Strong rand, low oil price hit Sasol profits
SASOL expects its profits for the year ended June to fall 11 to 21 percent.
The listed chemicals and energy company said yesterday in a trading update that this decline was despite the facts that its Secunda Synfuels operations reporting record volumes and its Eurasian business was delivering its highest production volumes since 2015.
Headline earnings per share (heps) were projected to fall between R4.55 and R8.69 a share, down from the previous year’s R41.4.
The company said its bottom line was hurt by a stronger rand and one-off items. The rand strengthened 11 percent against the greenback in the year under review. Headline earnings are the main profit, which strips out certain oneoff items.
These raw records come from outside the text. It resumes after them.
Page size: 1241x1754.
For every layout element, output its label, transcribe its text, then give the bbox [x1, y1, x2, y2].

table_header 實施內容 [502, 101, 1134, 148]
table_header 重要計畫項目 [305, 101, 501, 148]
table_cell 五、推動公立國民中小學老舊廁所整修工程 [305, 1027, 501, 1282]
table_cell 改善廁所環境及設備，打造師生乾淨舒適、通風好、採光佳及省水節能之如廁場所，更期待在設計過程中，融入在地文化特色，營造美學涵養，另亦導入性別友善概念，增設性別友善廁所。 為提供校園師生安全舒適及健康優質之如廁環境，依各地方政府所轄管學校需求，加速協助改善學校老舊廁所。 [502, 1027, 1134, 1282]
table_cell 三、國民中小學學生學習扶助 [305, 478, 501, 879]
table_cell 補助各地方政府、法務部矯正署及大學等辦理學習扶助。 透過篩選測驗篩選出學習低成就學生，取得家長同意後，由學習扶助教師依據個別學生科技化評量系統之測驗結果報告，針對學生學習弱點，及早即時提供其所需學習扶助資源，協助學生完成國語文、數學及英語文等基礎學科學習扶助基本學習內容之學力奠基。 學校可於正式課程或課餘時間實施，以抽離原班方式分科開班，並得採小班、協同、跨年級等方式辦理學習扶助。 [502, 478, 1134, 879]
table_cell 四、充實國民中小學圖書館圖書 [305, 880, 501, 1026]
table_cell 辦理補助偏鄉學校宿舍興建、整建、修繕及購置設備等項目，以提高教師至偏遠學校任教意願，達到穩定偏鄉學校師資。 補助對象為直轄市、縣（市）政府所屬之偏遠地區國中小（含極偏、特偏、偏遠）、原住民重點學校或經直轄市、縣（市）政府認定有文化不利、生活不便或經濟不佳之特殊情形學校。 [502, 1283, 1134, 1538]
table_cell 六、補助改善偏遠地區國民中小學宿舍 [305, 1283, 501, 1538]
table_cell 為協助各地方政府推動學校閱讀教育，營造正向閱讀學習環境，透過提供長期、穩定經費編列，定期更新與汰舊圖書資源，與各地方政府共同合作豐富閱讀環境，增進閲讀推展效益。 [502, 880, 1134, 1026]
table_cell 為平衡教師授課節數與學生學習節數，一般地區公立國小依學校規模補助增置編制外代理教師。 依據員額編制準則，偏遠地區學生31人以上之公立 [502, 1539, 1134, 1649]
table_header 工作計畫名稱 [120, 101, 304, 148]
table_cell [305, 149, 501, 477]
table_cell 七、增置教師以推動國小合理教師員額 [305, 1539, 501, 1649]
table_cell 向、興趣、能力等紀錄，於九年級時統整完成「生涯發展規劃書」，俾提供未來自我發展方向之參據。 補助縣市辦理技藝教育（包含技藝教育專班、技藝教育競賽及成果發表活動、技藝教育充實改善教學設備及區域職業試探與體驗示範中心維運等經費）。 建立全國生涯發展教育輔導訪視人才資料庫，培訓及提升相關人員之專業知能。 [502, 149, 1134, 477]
The company said its profits would also be hurt by the strike at its Secunda mining business, which cost the group about R1 billion.
The group said its earnings per share for the financial year under review were expected to increase 48 to 58 percent.
The markets, however, cheered Sasol’s trading update despite the expected decline in profits when its stock surged on the day. The shares closed 4.21 percent higher on the JSE at R387.58.
The company said in a statement that the group had delivered a strong business performance. Most of its value chain, especially Secunda Synfuels and Eurasian Operations, had outperformed in the period.
“However, continued volatility in the macro-economic environment, particularly the stronger rand and low oil price, had adversely impacted our financial performance, excluding the effect of our hedging programme,” said the company.
The group’s Secunda Synfuels unit increased production volumes to a record 7.83 million tons in the period under review, while its Eurasian operations increased production volumes 6 percent, buoyed by stronger product demand in the period.
However, the company said that plant shutdown during the first half of the year contributed to a 3 percent decrease in production volumes and the plant incident on May 22, which resulted in unintended downtime, led to a 2 percent reduction in production volumes at its Natref production.